Il governo e le amministrazioni locali stentano a dare un’accelerazione all’attuazione dei progetti del Pnrr relativi all’istruzione. Dopo la revisione del Piano negoziata dal governo Meloni con la Commissione europea alla fine del 2023, le risorse destinate all’istruzione sono rimaste sostanzialmente stabili a 20,09 miliardi, rispetto ai 20,24 miliardi del Pnrr originario. Tuttavia, la spesa effettiva procede ancora lentamente, fermandosi al 17% entro la fine del 2023. La spesa varia notevolmente tra le diverse iniziative, con alcuni settori, come il piano scuola 4.0, che mostra un tasso di attuazione del 40%, mentre altri ambiti, come la formazione dei docenti e il potenziamento del tempo pieno, si attestano al di sotto del 10%. Anche l’edilizia scolastica subisce una rifocalizzazione, con tagli ai finanziamenti e una rivisitazione degli obiettivi in ribasso con la revisione del Piano. I livelli di attuazione presentano disparità tra i vari territori.
Secondo uno studio della Fondazione Agnelli, al 31 dicembre 2023, solo il 16,8% delle risorse assegnate (pari a 3,3 miliardi) è stato speso, una percentuale inferiore rispetto alla spesa complessiva del Pnrr che era del 22%. In particolare, i progetti straordinari volti alla riduzione del divario Nord-Sud mostrano tra i tassi di spesa più bassi, rappresentando solo il 3,5% del finanziamento Pnrr finale di 1,5 miliardi. Si sottolinea che questi progetti dovrebbero svolgere un ruolo crucial nella lotta alla dispersione scolastica e nella riduzione delle disparità nell’apprendimento. Le risorse destinate a ridurre i divari territoriali si fermano al 2,4% del totale disponibile per le scuole post-diploma Its Academy.

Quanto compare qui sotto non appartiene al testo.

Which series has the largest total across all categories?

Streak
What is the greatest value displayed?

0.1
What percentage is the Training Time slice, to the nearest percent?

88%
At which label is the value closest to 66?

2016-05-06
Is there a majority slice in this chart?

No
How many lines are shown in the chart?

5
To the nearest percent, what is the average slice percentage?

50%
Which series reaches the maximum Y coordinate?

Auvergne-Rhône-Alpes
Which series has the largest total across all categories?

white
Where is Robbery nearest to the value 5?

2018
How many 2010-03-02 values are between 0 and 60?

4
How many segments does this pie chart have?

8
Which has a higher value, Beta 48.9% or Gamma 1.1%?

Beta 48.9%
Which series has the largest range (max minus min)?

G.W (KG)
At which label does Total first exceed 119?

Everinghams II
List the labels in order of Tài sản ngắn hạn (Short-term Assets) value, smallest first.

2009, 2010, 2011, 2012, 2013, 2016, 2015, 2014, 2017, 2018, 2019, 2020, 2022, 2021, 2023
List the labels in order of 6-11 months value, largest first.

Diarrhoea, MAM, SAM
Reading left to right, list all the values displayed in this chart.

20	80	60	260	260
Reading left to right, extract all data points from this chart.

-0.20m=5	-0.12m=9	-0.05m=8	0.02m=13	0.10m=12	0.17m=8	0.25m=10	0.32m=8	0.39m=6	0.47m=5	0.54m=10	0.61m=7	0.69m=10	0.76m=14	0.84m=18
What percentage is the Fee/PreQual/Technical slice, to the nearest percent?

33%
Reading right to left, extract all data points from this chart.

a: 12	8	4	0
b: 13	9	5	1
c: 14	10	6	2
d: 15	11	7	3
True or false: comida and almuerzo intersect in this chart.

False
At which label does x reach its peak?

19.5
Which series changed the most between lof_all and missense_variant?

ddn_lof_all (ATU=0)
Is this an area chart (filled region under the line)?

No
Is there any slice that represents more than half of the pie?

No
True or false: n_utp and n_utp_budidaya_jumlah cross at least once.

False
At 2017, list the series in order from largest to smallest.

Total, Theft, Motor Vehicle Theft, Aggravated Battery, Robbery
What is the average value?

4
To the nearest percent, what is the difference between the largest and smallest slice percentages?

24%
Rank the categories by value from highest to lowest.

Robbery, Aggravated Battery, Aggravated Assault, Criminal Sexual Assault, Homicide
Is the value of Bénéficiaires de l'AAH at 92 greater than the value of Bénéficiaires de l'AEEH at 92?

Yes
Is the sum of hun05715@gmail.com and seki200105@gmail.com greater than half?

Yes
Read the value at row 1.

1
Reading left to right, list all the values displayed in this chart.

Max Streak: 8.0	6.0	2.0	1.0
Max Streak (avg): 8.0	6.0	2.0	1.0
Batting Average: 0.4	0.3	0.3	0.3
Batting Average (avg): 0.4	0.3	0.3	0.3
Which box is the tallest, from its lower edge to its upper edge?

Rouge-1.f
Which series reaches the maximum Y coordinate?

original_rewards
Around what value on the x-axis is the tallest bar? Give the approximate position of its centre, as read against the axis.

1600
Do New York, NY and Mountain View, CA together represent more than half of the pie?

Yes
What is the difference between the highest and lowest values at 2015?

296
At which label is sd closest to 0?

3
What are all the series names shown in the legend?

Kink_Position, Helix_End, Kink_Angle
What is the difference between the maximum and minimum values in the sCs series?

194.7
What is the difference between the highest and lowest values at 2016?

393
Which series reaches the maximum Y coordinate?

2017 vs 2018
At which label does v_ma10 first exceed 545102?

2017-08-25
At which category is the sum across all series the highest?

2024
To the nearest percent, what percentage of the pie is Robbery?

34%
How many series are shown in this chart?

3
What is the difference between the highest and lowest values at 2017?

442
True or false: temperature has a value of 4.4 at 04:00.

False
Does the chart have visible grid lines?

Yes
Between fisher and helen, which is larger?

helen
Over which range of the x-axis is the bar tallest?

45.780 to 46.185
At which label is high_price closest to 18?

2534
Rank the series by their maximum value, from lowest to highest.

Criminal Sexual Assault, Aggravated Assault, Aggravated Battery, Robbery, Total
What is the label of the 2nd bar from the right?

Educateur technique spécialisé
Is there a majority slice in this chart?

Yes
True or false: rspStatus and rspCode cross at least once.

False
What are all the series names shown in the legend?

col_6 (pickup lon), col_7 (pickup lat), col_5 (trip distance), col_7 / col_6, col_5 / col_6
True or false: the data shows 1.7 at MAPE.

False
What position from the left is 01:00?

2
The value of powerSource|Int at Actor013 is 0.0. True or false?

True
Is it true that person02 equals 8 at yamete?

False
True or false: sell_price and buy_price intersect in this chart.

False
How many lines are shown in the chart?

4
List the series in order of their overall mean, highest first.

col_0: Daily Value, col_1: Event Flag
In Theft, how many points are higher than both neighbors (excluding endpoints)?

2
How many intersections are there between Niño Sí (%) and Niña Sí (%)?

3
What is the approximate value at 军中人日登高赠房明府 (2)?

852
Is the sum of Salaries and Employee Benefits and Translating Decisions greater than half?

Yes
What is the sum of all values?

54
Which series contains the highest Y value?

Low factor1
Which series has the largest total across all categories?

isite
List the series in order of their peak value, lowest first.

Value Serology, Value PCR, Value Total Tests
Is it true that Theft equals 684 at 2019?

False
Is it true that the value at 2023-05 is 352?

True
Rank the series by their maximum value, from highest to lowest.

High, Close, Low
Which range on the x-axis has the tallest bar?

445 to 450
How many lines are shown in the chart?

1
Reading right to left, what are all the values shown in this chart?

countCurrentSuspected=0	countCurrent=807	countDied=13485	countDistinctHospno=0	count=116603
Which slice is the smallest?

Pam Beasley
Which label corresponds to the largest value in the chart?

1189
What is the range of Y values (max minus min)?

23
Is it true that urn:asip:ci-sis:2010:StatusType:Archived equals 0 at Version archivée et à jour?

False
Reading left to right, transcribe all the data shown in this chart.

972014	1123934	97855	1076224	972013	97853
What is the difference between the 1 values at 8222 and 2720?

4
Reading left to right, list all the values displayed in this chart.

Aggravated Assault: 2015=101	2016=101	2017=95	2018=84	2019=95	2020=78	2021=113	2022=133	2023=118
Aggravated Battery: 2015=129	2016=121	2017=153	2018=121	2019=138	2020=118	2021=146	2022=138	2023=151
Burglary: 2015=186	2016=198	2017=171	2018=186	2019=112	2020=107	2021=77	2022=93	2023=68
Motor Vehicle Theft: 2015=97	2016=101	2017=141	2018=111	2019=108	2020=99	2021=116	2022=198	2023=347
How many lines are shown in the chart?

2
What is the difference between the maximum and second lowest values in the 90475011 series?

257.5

Anche la spesa per incrementare le scuole a tempo pieno è in ritardo. La disparità tra Centro-Nord e Sud è evidente e rappresenta una sfida notevole. Secondo i dati recenti del Ministero dell’istruzione, solo il 33,6% dei 40.160 edifici scolastici statali dispone di una mensa scolastica o di una struttura correlata. La presenza di mense nel Sud è notevolmente più bassa rispetto al Centro e al Nord, evidenziando forti differenze regionali.
Il Pnrr prevede la realizzazione di circa 1.000 nuove mense scolastiche, ma attualmente si registra un ritardo nel completamento dei lavori. La maggior parte di queste nuove strutture sarà disponibile solo a partire dal secondo semestre del 2026, con possibili impatti negativi sui servizi alle famiglie e sulle opportunità lavorative delle donne, soprattutto nel Mezzogiorno.